Alıkışlamaya devam ederken Alp ürperip bana döndü, beni gördüğünde şaşkın gözlerle bana bakıyordu ben ise onu alkışlamaya devam ediyordum.
"Vay be Mustafa abinin dediği kadar iyimisin." dedim biraz çekingen bir tavırla. Alp'in her zaman ki sert duruşundan dolayı biraz çekiniyorum ondan.Yani ters biri, beni tersleyip terslemeyeceğini bilmiyorum.
" Çaldığın parçaya bayıldım." diye devam etim arka arkaya konuşmaya.
Alp utanmış bir şekilde sağ elini kaldırıp ensesini dötürdü.
Başını eğip dudağın kenarının kıvrıldığını gördüm. Sonra başını kaldırıp,
" Beğenmene sevindim ve teşekkür ederim." dedi bana bakmaya devam ederken. Böyle bir tepki vereceğeni tahmin etmezdim. Aslında bana ters davranı sanmıştım.Ondan cesaret alarak,
"Rica ederim." dedim gülümseyerek.Alp'te bana hafiçe gülümseyip,
" İçeriye gelsene, bekleme kapıda öğlen arası bitmeden başlayalım istersen." dedi yerinden karktıp.Yavaş adılarla içeriye girdim. Alp piyanonun üstüde yeni fark etiğim kitabı eline alıp sayfalarını karıştırdı. Bir sayfada durduğunda kitabı piyanon üstüne yerleştirdi.

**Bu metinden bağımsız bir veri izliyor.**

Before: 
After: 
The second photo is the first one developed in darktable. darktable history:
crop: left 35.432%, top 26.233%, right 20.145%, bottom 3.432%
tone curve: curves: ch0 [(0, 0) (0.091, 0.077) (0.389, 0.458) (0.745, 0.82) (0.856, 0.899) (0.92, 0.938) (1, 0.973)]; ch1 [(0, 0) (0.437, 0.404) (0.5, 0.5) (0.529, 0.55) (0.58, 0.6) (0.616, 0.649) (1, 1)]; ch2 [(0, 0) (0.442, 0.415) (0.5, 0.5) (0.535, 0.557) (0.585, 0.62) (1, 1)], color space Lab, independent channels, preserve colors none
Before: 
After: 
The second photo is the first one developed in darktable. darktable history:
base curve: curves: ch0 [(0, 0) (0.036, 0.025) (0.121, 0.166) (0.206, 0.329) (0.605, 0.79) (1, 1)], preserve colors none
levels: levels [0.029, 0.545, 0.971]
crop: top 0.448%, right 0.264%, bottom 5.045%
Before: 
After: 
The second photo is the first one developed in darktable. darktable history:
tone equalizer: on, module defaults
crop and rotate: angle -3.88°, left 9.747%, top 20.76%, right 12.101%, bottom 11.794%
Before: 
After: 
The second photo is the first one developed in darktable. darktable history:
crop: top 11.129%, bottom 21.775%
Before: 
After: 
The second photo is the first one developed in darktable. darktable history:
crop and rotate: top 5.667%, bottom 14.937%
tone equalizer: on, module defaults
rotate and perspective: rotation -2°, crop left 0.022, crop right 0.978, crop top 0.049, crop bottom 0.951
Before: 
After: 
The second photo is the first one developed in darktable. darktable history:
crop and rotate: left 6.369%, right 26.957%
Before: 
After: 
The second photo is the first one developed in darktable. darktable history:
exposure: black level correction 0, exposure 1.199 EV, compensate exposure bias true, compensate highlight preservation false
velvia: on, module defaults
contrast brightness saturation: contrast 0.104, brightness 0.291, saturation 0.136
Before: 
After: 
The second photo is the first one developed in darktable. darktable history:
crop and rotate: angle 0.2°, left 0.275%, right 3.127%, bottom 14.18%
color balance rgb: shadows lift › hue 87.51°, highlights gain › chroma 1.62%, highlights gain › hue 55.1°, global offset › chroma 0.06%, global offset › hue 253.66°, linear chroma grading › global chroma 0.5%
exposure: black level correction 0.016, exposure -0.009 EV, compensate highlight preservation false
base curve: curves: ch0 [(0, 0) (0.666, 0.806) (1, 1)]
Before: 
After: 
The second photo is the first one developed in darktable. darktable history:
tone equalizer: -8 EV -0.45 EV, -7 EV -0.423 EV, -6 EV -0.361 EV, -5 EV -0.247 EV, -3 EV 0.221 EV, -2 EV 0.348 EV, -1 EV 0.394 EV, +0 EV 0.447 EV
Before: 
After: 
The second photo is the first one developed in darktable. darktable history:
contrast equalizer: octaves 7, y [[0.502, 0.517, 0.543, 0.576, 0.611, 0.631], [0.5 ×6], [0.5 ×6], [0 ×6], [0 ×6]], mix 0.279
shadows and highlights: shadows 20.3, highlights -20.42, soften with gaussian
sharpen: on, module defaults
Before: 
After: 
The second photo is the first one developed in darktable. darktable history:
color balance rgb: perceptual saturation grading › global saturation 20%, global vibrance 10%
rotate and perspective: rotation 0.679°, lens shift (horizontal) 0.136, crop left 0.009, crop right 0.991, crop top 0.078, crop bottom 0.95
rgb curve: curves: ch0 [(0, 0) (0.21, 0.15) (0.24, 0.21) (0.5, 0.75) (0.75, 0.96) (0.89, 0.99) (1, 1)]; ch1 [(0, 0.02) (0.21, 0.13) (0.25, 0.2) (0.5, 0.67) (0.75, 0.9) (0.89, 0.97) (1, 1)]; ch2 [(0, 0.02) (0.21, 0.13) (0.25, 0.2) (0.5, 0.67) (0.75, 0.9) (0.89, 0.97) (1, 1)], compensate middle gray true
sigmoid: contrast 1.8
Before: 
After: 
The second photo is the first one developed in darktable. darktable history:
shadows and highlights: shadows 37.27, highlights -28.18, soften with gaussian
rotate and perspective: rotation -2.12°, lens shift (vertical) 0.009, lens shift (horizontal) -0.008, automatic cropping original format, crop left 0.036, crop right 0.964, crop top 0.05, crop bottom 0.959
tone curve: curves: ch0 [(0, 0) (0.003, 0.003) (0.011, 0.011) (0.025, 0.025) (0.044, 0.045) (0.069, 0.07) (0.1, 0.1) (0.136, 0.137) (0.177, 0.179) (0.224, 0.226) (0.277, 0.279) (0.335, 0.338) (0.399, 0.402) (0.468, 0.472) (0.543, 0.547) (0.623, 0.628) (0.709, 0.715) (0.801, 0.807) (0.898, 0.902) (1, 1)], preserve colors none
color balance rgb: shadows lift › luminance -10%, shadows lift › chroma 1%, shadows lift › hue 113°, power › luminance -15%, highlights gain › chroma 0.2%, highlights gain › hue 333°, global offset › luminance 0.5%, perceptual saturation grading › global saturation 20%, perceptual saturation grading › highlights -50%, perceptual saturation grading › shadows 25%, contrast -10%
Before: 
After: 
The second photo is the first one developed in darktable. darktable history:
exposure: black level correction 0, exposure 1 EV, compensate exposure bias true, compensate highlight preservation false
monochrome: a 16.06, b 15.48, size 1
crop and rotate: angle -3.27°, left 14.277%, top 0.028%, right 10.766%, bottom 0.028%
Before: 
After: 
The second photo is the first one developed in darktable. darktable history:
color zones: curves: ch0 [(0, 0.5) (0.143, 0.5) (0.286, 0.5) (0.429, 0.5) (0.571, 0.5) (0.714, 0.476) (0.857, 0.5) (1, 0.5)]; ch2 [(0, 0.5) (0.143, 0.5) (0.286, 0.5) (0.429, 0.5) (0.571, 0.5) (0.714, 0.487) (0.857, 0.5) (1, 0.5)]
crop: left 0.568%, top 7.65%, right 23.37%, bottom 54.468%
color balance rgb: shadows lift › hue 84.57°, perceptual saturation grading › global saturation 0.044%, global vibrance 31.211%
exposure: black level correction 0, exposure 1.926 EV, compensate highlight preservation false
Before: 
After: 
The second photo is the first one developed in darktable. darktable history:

Yanına ulaştığımda eliyle bana oturmamı işaretledi.
Dediğini yapıp piyanon karşısına oturdum.
O kadar tuhafki şu an çünkü istediğim müzik aletini öğrenecem ve bu durum beni heycandırıyor."Hazırsan başlayalım." diye konuştu Alp.
"E...evet evet hazırım." dedim heycandan sesimin titremesine mani olamadan.
"Şimdi beni dikkatlice dinle. Öncelikle ellerini nasıl tutman gerektiğini ve notalarının yerini gösterecem sana. Tamamı?" diye sordu.
"Tamam"dedim.
"Şimdi oturduğun koltuğu ortala. Sonra parmakların notaların üstüne yerleştir. Ama dirseğin ve bileğini kırmadan duracak parmakların notaların üzerinde."diye anlatan Alp'in dediklerini dikkatlice dinlemeye devam ederken ariyeten dediklerini uyugulamaya çalışıyordum.
" Güzel bunları anladığına göre gelelim notaların yerlerini öğrenmene."
Onu başım aşağa yukarı sağlayarak onayladım.
"Şimdi beni dikkatlice dinle ve parmaklarımla nerelere bastığıma dikkat et." diye yanıma daha da yaklaştı. Sağ elini piyanon üstüne yerleştirip,
" Bu Do." deyip bastığı tuşta odayı dolduran odan Do sesi yankılandı.Teker teker bütün notaları sırasıyla çaldı. Yanıma oturmak yerine ayakta dikilmiş bana ve piyanoya hafif eğilmiş bir şekilde öğretiliyordu.